I liken this boat to my soul. The soul that I lost in the storm. My soul that I hope to reunite with one day.
I liken this boat to the thousands of people who were beaten by the winds, rain and leve breaks. 

You may wonder how this 30-foot, 5,000 pound boat is secured up on that roof; here is the structure that holds her:

If you have the great fortune of visiting New Orleans, I hope you have a chance to visit Franco’s studio and see the sailboat on their rooftop at 813 Howard Avenue. Be sure to tell them that dutchbaby sent you.

Images from 
Franco Alessandrini's website


Anonymous said...

Thank you for the wonderful adventure. This morning I went to Italy to eat Roasted Pig and Apple Pie all compliments of your words. I experienced a Hurricane that inspired Art.

Relyn Lawson said...

I have something else to add to my travel wish list. Of course, first on my list is a trip to see you. This summer. Oh, please, oh, please.

A Cuban In London said...

I loved your post on your visit to Italy. And the image is so beautiful; it conveys calmness and reflection.


Greetings from London.

paris parfait said...

So interesting!
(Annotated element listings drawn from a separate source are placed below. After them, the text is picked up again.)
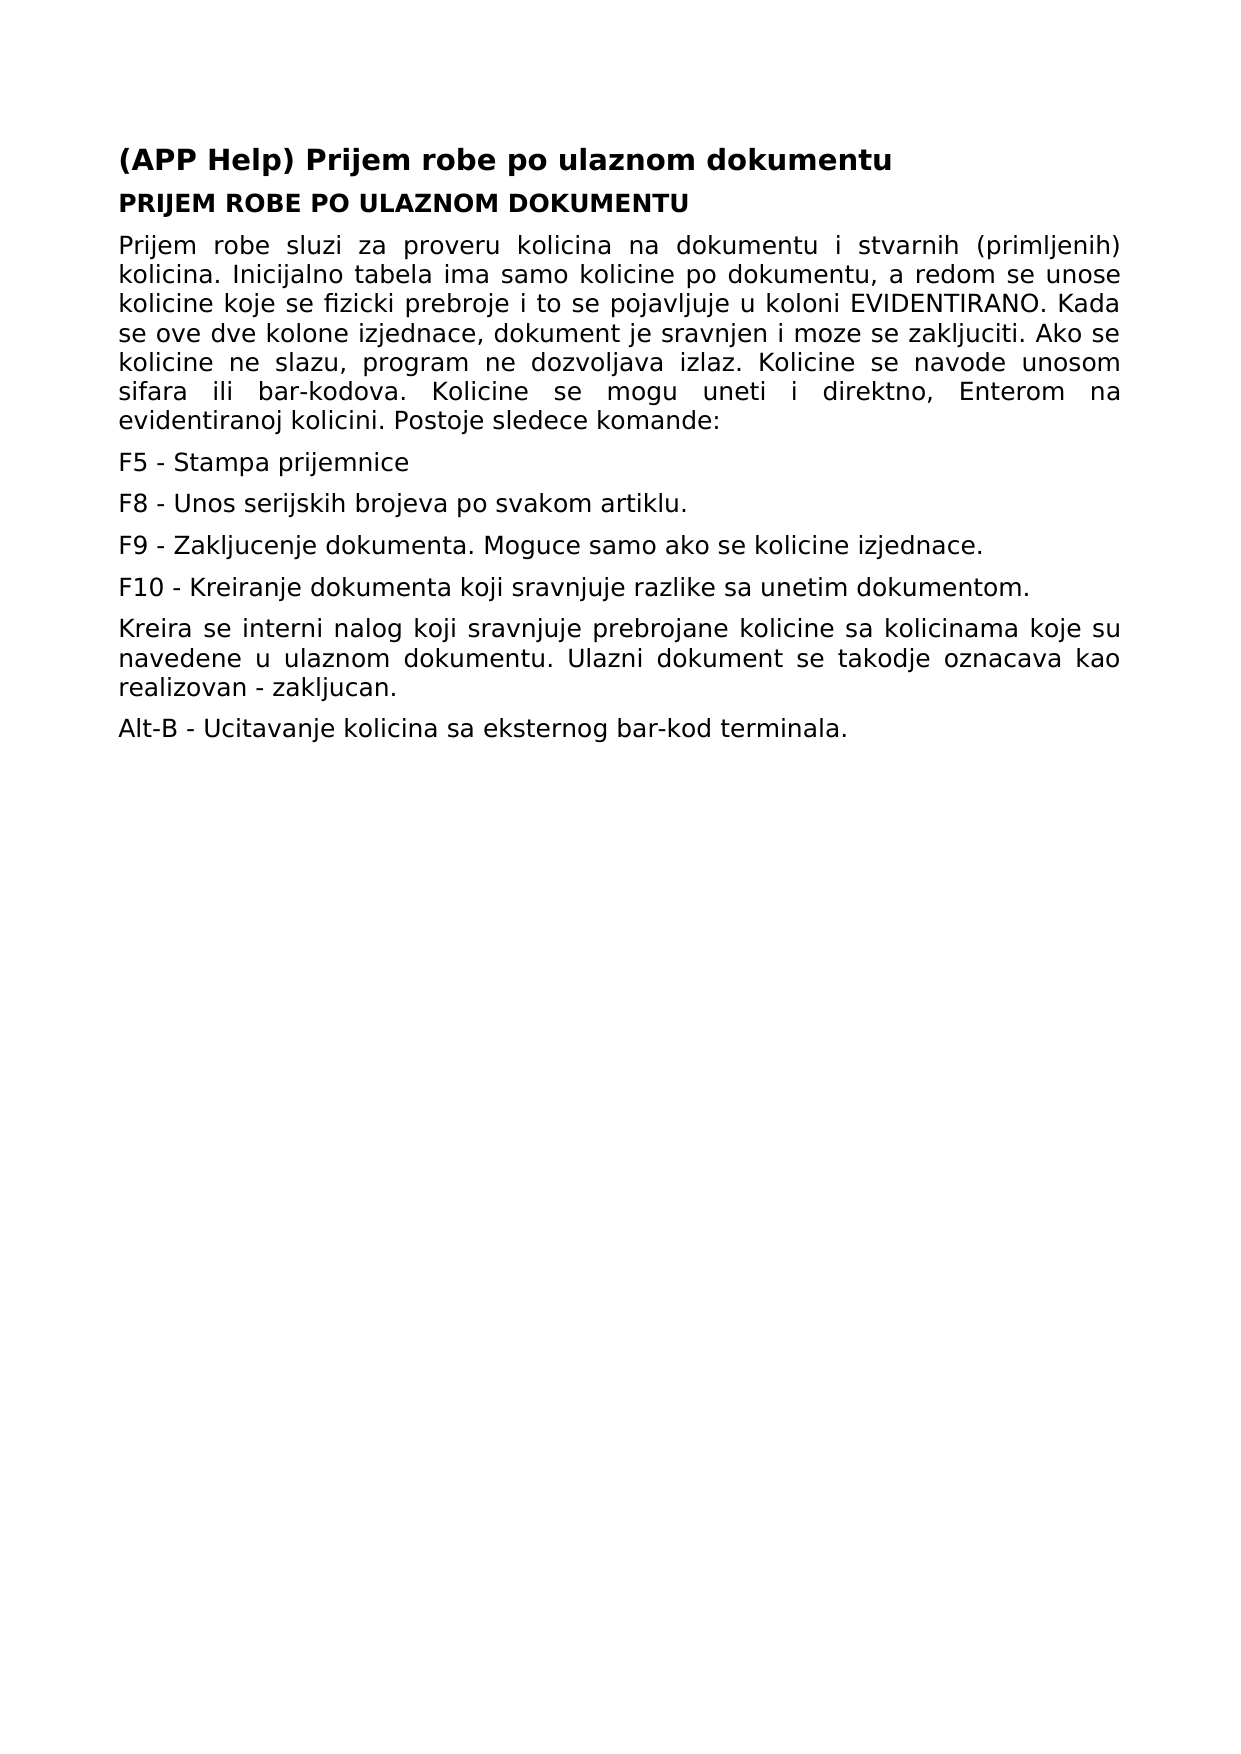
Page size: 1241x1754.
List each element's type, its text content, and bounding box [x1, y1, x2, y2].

text Kreira se interni nalog koji sravnjuje prebrojane kolicine sa kolicinama koje su navedene u ulaznom dokumentu. Ulazni dokument se takodje oznacava kao realizovan - zakljucan. [118, 614, 1122, 702]
text PRIJEM ROBE PO ULAZNOM DOKUMENTU [118, 189, 1122, 219]
text F8 - Unos serijskih brojeva po svakom artiklu. [118, 489, 1122, 519]
text F10 - Kreiranje dokumenta koji sravnjuje razlike sa unetim dokumentom. [118, 573, 1122, 602]
text F5 - Stampa prijemnice [118, 448, 1122, 477]
text F9 - Zakljucenje dokumenta. Moguce samo ako se kolicine izjednace. [118, 531, 1122, 560]
subtitle (APP Help) Prijem robe po ulaznom dokumentu [118, 143, 1122, 177]
text Alt-B - Ucitavanje kolicina sa eksternog bar-kod terminala. [118, 714, 1122, 744]
text Prijem robe sluzi za proveru kolicina na dokumentu i stvarnih (primljenih) kolicina. Inicijalno tabela ima samo kolicine po dokumentu, a redom se unose kolicine koje se fizicki prebroje i to se pojavljuje u koloni EVIDENTIRANO. Kada se ove dve kolone izjednace, dokument je sravnjen i moze se zakljuciti. Ako se kolicine ne slazu, program ne dozvoljava izlaz. Kolicine se navode unosom sifara ili bar-kodova. Kolicine se mogu uneti i direktno, Enterom na evidentiranoj kolicini. Postoje sledece komande: [118, 231, 1122, 435]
I want to go to his studio. For that matter, I want to go to NO! Haven't been there post-Katrina. Yesterday I met a Frenchwoman who's just back from there this week. She said many repairs have been made, but I doubt she went to the Ninth Ward.

My Castle in Spain said...

I was just watching closely at the sculpture on the 1st pic and i find it great that the foot doesn't rest on the ground...

How great you could have visited his studio !


Yoli said...

Oh I am weeping like a fool. I hope to visit New Orleans again and it would be great to see his studio. Thank you for highligting this artist.

Dutchbaby said...

Dear Margaret,
I am so happy that you enjoyed reading about the adventure. Thank you for leaving a comment on my blog.

Dear Relyn,
My travel wish list is about ten lifetimes long. Yes, I will be nailing down our summer plans shortly.

Dear Cuban,
That was the best Fourth of July I ever had! I’m glad I got to share it with all of you.

Dear Tara,
NOLA is a great destination! The city is mostly reconstructed but many have not returned which impacts the region in so many ways. I agree with you, I don’t think your friend went to the Ninth Ward – I have photos.

Dear Lala,
You are so fortunate to be nearby Italy. I have not been to Spain yet – it’s on my wish list.

Dear Yoli,
Franco conveyed the feeling of displacement perfectly, didn’t he? I hope you do visit the studio; you won’t be disappointed.

Btw, my son fenced for about five years, but he will be playing baseball this spring. Fencing is a great sport and so is baseball.